The title, "Liberation Biology," also feels "wrong" coming from a small-l libertarian like Bailey. In the Preface on page 12, Bailey rationalizes his choice of title by writing:
"In the twentieth century, liberation theology was a spiritual movement aimed at helping humanity to overcome political and economic oppression. In the twenty-first century, liberation biology is the earthly quest to overcome the physical and mental limitations imposed on us by nature, enabling us to flourish as never before."
Even though liberation theology has a strong MARXIST component and Popes John Paul II and Benedict XVI have held it in suspicion for that very reason? I would expect a leftist transhumanist like James Hughes to draw an analogy to a Catholic-Marxist syncretism for rhetorical purposes; but not a free-market advocate like Bailey. (In fairness, however, Hughes's effort at transhumanist outreach, "Citizen Cyborg," has hardly taken the publishing world by storm, either.)
Beside, we already have a name other than "liberation biology" for "the earthly quest to overcome the physical and mental limitations imposed on us by nature, enabling us to flourish as never before." We call this "earthly quest" transhumanism, which Bailey mentions in three places early on in LB, but he seems strangely reluctant to use it to describe his fundamentally similar world view.
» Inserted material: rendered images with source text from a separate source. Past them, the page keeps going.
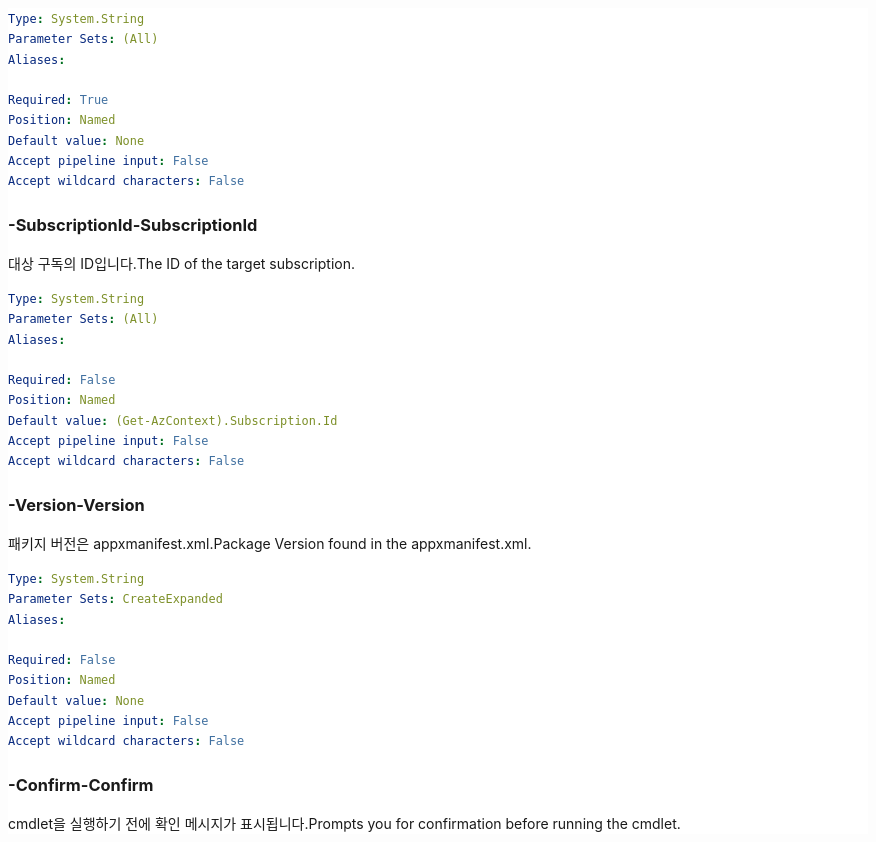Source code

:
 ```yaml
Type: System.String
Parameter Sets: (All)
Aliases:

Required: True
Position: Named
Default value: None
Accept pipeline input: False
Accept wildcard characters: False
```

### <span data-ttu-id="84068-149">-SubscriptionId</span><span class="sxs-lookup"><span data-stu-id="84068-149">-SubscriptionId</span></span>
<span data-ttu-id="84068-150">대상 구독의 ID입니다.</span><span class="sxs-lookup"><span data-stu-id="84068-150">The ID of the target subscription.</span></span>

```yaml
Type: System.String
Parameter Sets: (All)
Aliases:

Required: False
Position: Named
Default value: (Get-AzContext).Subscription.Id
Accept pipeline input: False
Accept wildcard characters: False
```

### <span data-ttu-id="84068-151">-Version</span><span class="sxs-lookup"><span data-stu-id="84068-151">-Version</span></span>
<span data-ttu-id="84068-152">패키지 버전은 appxmanifest.xml.</span><span class="sxs-lookup"><span data-stu-id="84068-152">Package Version found in the appxmanifest.xml.</span></span>

```yaml
Type: System.String
Parameter Sets: CreateExpanded
Aliases:

Required: False
Position: Named
Default value: None
Accept pipeline input: False
Accept wildcard characters: False
```

### <span data-ttu-id="84068-153">-Confirm</span><span class="sxs-lookup"><span data-stu-id="84068-153">-Confirm</span></span>
<span data-ttu-id="84068-154">cmdlet을 실행하기 전에 확인 메시지가 표시됩니다.</span><span class="sxs-lookup"><span data-stu-id="84068-154">Prompts you for confirmation before running the cmdlet.</span></span>
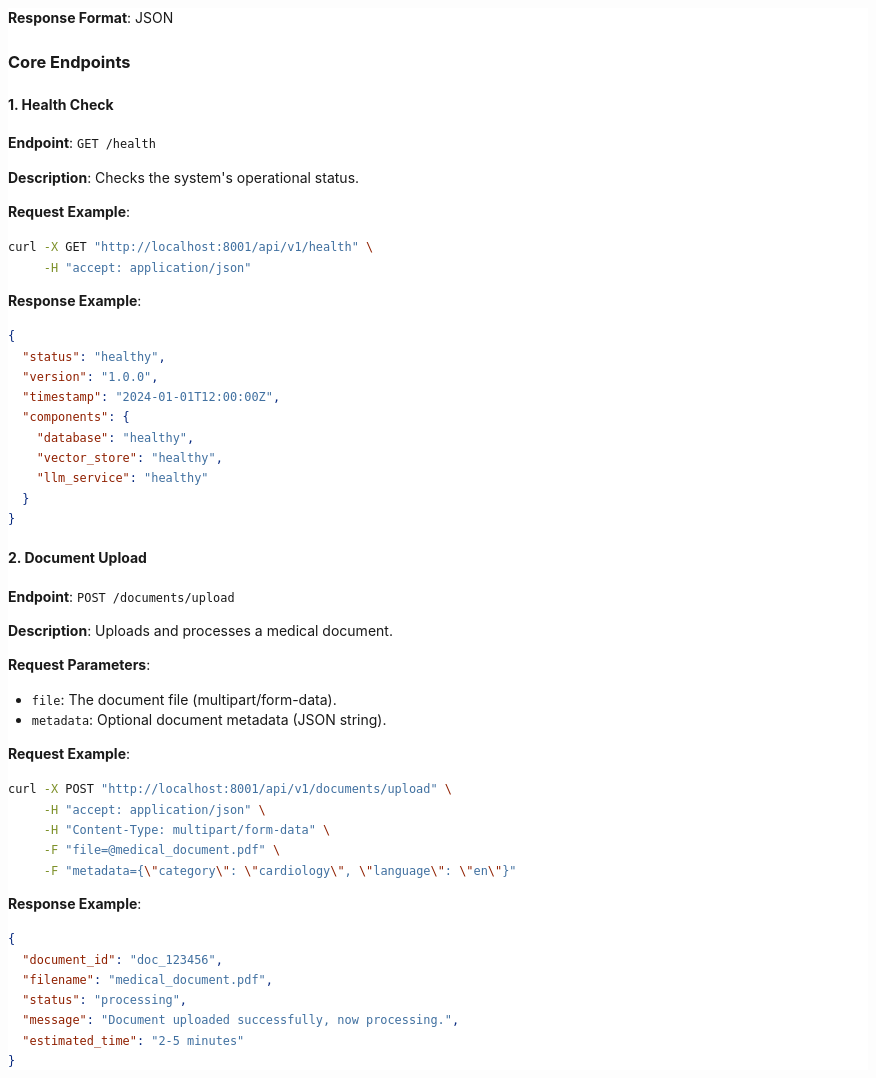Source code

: **Response Format**: JSON

### Core Endpoints

#### 1. Health Check

**Endpoint**: `GET /health`

**Description**: Checks the system's operational status.

**Request Example**:
```bash
curl -X GET "http://localhost:8001/api/v1/health" \
     -H "accept: application/json"
```

**Response Example**:
```json
{
  "status": "healthy",
  "version": "1.0.0",
  "timestamp": "2024-01-01T12:00:00Z",
  "components": {
    "database": "healthy",
    "vector_store": "healthy",
    "llm_service": "healthy"
  }
}
```

#### 2. Document Upload

**Endpoint**: `POST /documents/upload`

**Description**: Uploads and processes a medical document.

**Request Parameters**:
- `file`: The document file (multipart/form-data).
- `metadata`: Optional document metadata (JSON string).

**Request Example**:
```bash
curl -X POST "http://localhost:8001/api/v1/documents/upload" \
     -H "accept: application/json" \
     -H "Content-Type: multipart/form-data" \
     -F "file=@medical_document.pdf" \
     -F "metadata={\"category\": \"cardiology\", \"language\": \"en\"}"
```

**Response Example**:
```json
{
  "document_id": "doc_123456",
  "filename": "medical_document.pdf",
  "status": "processing",
  "message": "Document uploaded successfully, now processing.",
  "estimated_time": "2-5 minutes"
}
```
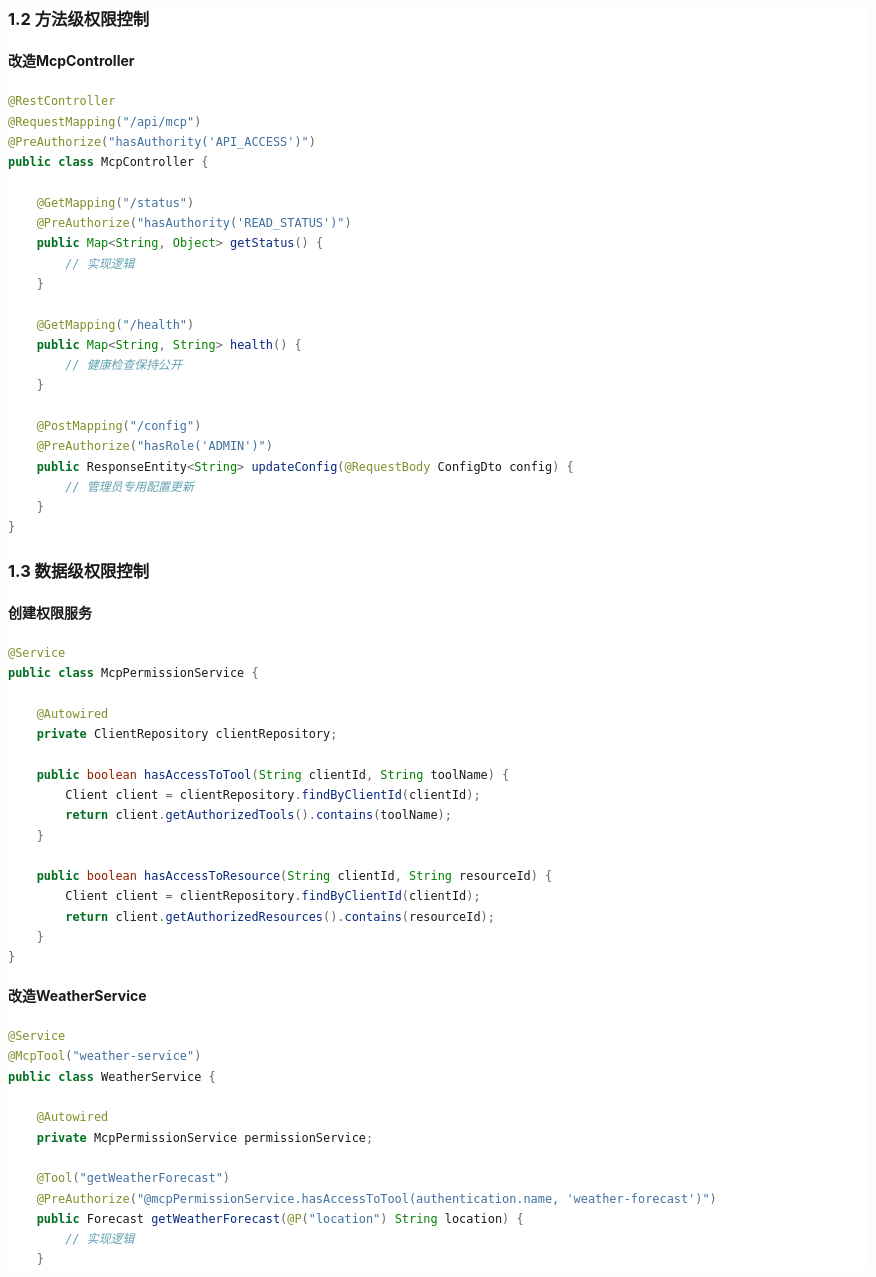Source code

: ### 1.2 方法级权限控制

#### 改造McpController
```java
@RestController
@RequestMapping("/api/mcp")
@PreAuthorize("hasAuthority('API_ACCESS')")
public class McpController {

    @GetMapping("/status")
    @PreAuthorize("hasAuthority('READ_STATUS')")
    public Map<String, Object> getStatus() {
        // 实现逻辑
    }

    @GetMapping("/health")
    public Map<String, String> health() {
        // 健康检查保持公开
    }
    
    @PostMapping("/config")
    @PreAuthorize("hasRole('ADMIN')")
    public ResponseEntity<String> updateConfig(@RequestBody ConfigDto config) {
        // 管理员专用配置更新
    }
}
```

### 1.3 数据级权限控制

#### 创建权限服务
```java
@Service
public class McpPermissionService {
    
    @Autowired
    private ClientRepository clientRepository;
    
    public boolean hasAccessToTool(String clientId, String toolName) {
        Client client = clientRepository.findByClientId(clientId);
        return client.getAuthorizedTools().contains(toolName);
    }
    
    public boolean hasAccessToResource(String clientId, String resourceId) {
        Client client = clientRepository.findByClientId(clientId);
        return client.getAuthorizedResources().contains(resourceId);
    }
}
```

#### 改造WeatherService
```java
@Service
@McpTool("weather-service")
public class WeatherService {
    
    @Autowired
    private McpPermissionService permissionService;
    
    @Tool("getWeatherForecast")
    @PreAuthorize("@mcpPermissionService.hasAccessToTool(authentication.name, 'weather-forecast')")
    public Forecast getWeatherForecast(@P("location") String location) {
        // 实现逻辑
    }
```
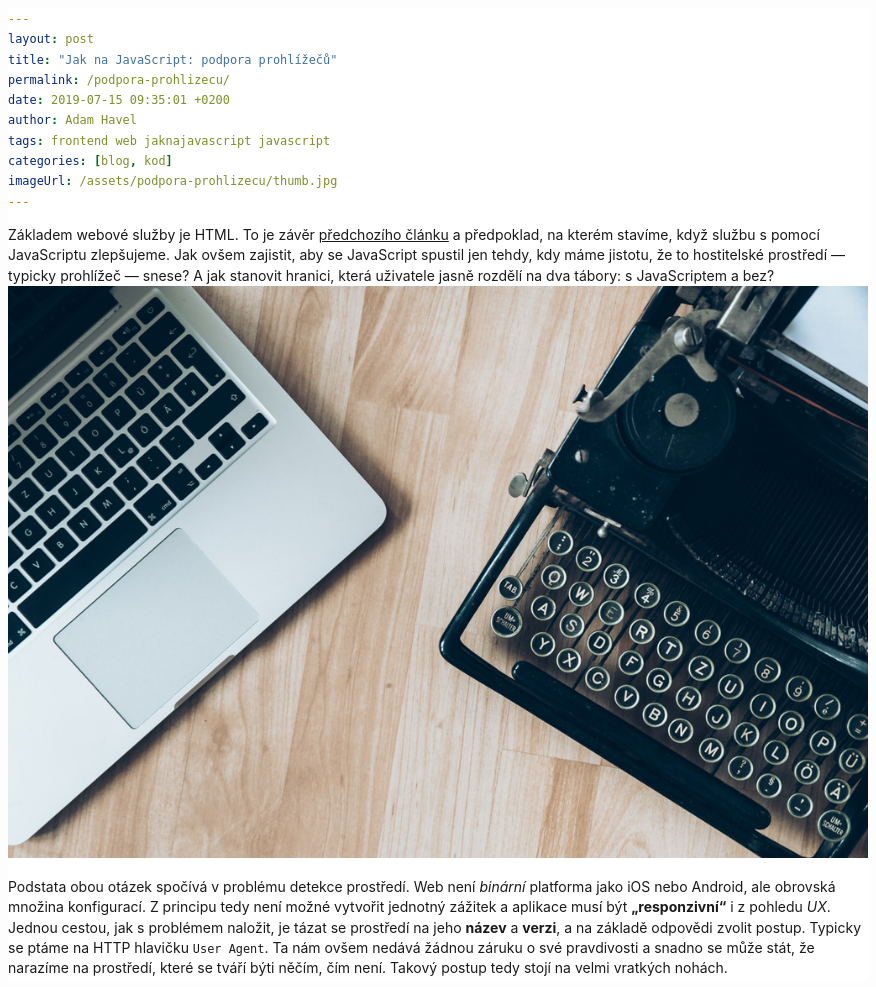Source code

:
 ```yaml
---
layout: post
title: "Jak na JavaScript: podpora prohlížečů"
permalink: /podpora-prohlizecu/
date: 2019-07-15 09:35:01 +0200
author: Adam Havel
tags: frontend web jaknajavascript javascript
categories: [blog, kod]
imageUrl: /assets/podpora-prohlizecu/thumb.jpg
---
```


Základem webové služby je HTML. To je závěr [předchozího článku](/princip-postupneho-vylepseni/) a předpoklad, na kterém stavíme, když službu s pomocí JavaScriptu zlepšujeme. Jak ovšem zajistit, aby se JavaScript spustil jen tehdy, kdy máme jistotu, že to hostitelské prostředí — typicky prohlížeč — snese? A jak stanovit hranici, která uživatele jasně rozdělí na dva tábory: s JavaScriptem a bez?
![](/assets/podpora-prohlizecu/thumb.jpg)

Podstata obou otázek spočívá v problému detekce prostředí. Web není *binární* platforma jako iOS nebo Android, ale obrovská množina konfigurací. Z principu tedy není možné vytvořit jednotný zážitek a aplikace musí být **„responzivní“** i z pohledu *UX*. Jednou cestou, jak s problémem naložit, je tázat se prostředí na jeho **název** a **verzi**, a na základě odpovědi zvolit postup. Typicky se ptáme na HTTP hlavičku `User Agent`. Ta nám ovšem nedává žádnou záruku o své pravdivosti a snadno se může stát, že narazíme na prostředí, které se tváří býti něčím, čím není. Takový postup tedy stojí na velmi vratkých nohách.
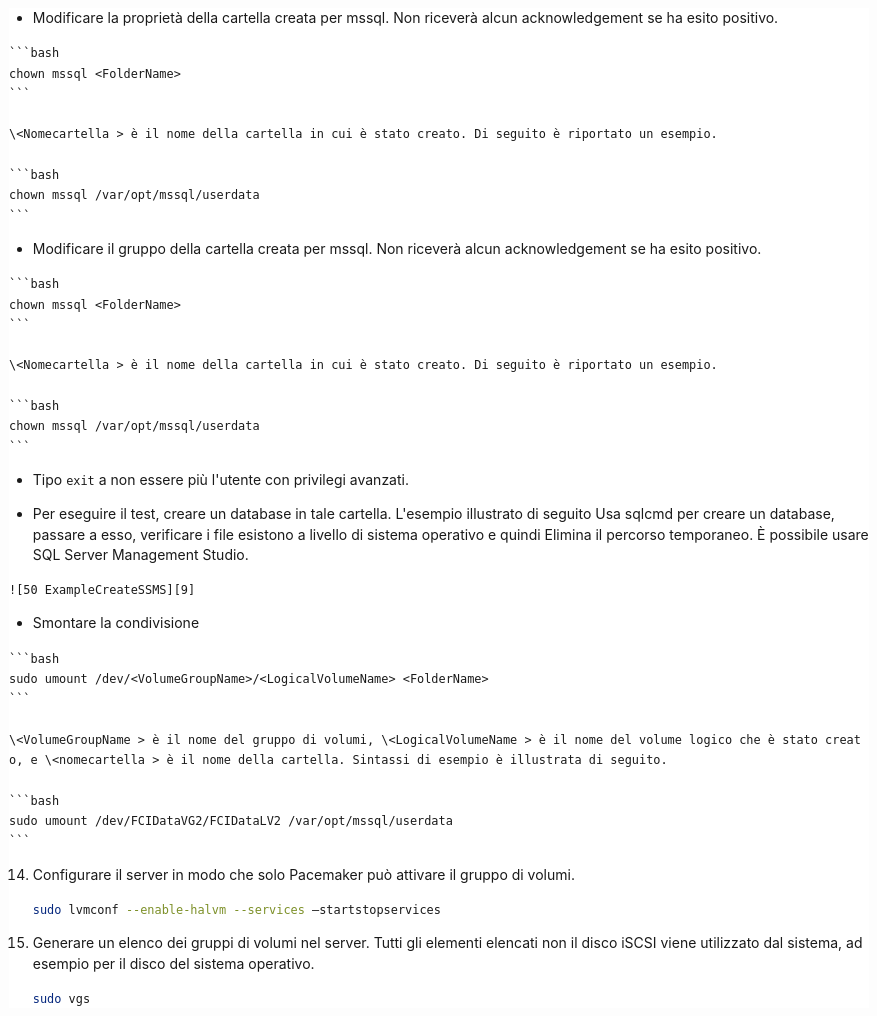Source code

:    *    Modificare la proprietà della cartella creata per mssql. Non riceverà alcun acknowledgement se ha esito positivo.

    ```bash
    chown mssql <FolderName>
    ```

    \<Nomecartella > è il nome della cartella in cui è stato creato. Di seguito è riportato un esempio.

    ```bash
    chown mssql /var/opt/mssql/userdata
    ```
  
   *    Modificare il gruppo della cartella creata per mssql. Non riceverà alcun acknowledgement se ha esito positivo.

    ```bash
    chown mssql <FolderName>
    ```

    \<Nomecartella > è il nome della cartella in cui è stato creato. Di seguito è riportato un esempio.

    ```bash
    chown mssql /var/opt/mssql/userdata
    ```

   *    Tipo `exit` a non essere più l'utente con privilegi avanzati.

   *    Per eseguire il test, creare un database in tale cartella. L'esempio illustrato di seguito Usa sqlcmd per creare un database, passare a esso, verificare i file esistono a livello di sistema operativo e quindi Elimina il percorso temporaneo. È possibile usare SQL Server Management Studio.
  
    ![50 ExampleCreateSSMS][9]

   *    Smontare la condivisione 

    ```bash
    sudo umount /dev/<VolumeGroupName>/<LogicalVolumeName> <FolderName>
    ```

    \<VolumeGroupName > è il nome del gruppo di volumi, \<LogicalVolumeName > è il nome del volume logico che è stato creato, e \<nomecartella > è il nome della cartella. Sintassi di esempio è illustrata di seguito.

    ```bash
    sudo umount /dev/FCIDataVG2/FCIDataLV2 /var/opt/mssql/userdata 
    ```

14. Configurare il server in modo che solo Pacemaker può attivare il gruppo di volumi.

    ```bash
    sudo lvmconf --enable-halvm --services –startstopservices
    ```
 
15. Generare un elenco dei gruppi di volumi nel server. Tutti gli elementi elencati non il disco iSCSI viene utilizzato dal sistema, ad esempio per il disco del sistema operativo.

    ```bash
    sudo vgs
    ```


[1]: ./media/sql-server-linux-shared-disk-cluster-configure-iscsi/05-initiator.png
[2]: ./media/sql-server-linux-shared-disk-cluster-configure-iscsi/10-iscsiTargetSettings.png
[3]: ./media/sql-server-linux-shared-disk-cluster-configure-iscsi/15-iSCSITargetResults.png
[4]: ./media/sql-server-linux-shared-disk-cluster-configure-iscsi/20-iSCSITargetLogin.png
[5]: ./media/sql-server-linux-shared-disk-cluster-configure-iscsi/25-iSCSIVerify.png
[6]: ./media/sql-server-linux-shared-disk-cluster-configure-iscsi/7-setiscsinetwork.png
[7]: ./media/sql-server-linux-shared-disk-cluster-configure-iscsi/30-iSCSIattachedDisks.png
[8]: ./media/sql-server-linux-shared-disk-cluster-configure-iscsi/45-CopyMove.png
[9]: ./media/sql-server-linux-shared-disk-cluster-configure-iscsi/50-ExampleCreateSSMS.png
[10]: ./media/sql-server-linux-shared-disk-cluster-configure-iscsi/40-Create25GBVol.png
[11]: ./media/sql-server-linux-shared-disk-cluster-configure-iscsi/55-ListOfVGs.png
Bailey does a workmanlike job of arguing for the currently socially acceptable goals of transhumanist thinking, but only that. His writing lacks the energy and moral fervor I'd like to see in making the case for these exceedingly powerful ideas. LB should have sold at least as well as comparable books about the scientific transformation of the human condition, but Prometheus Books' kiss of death probably doomed it from the start.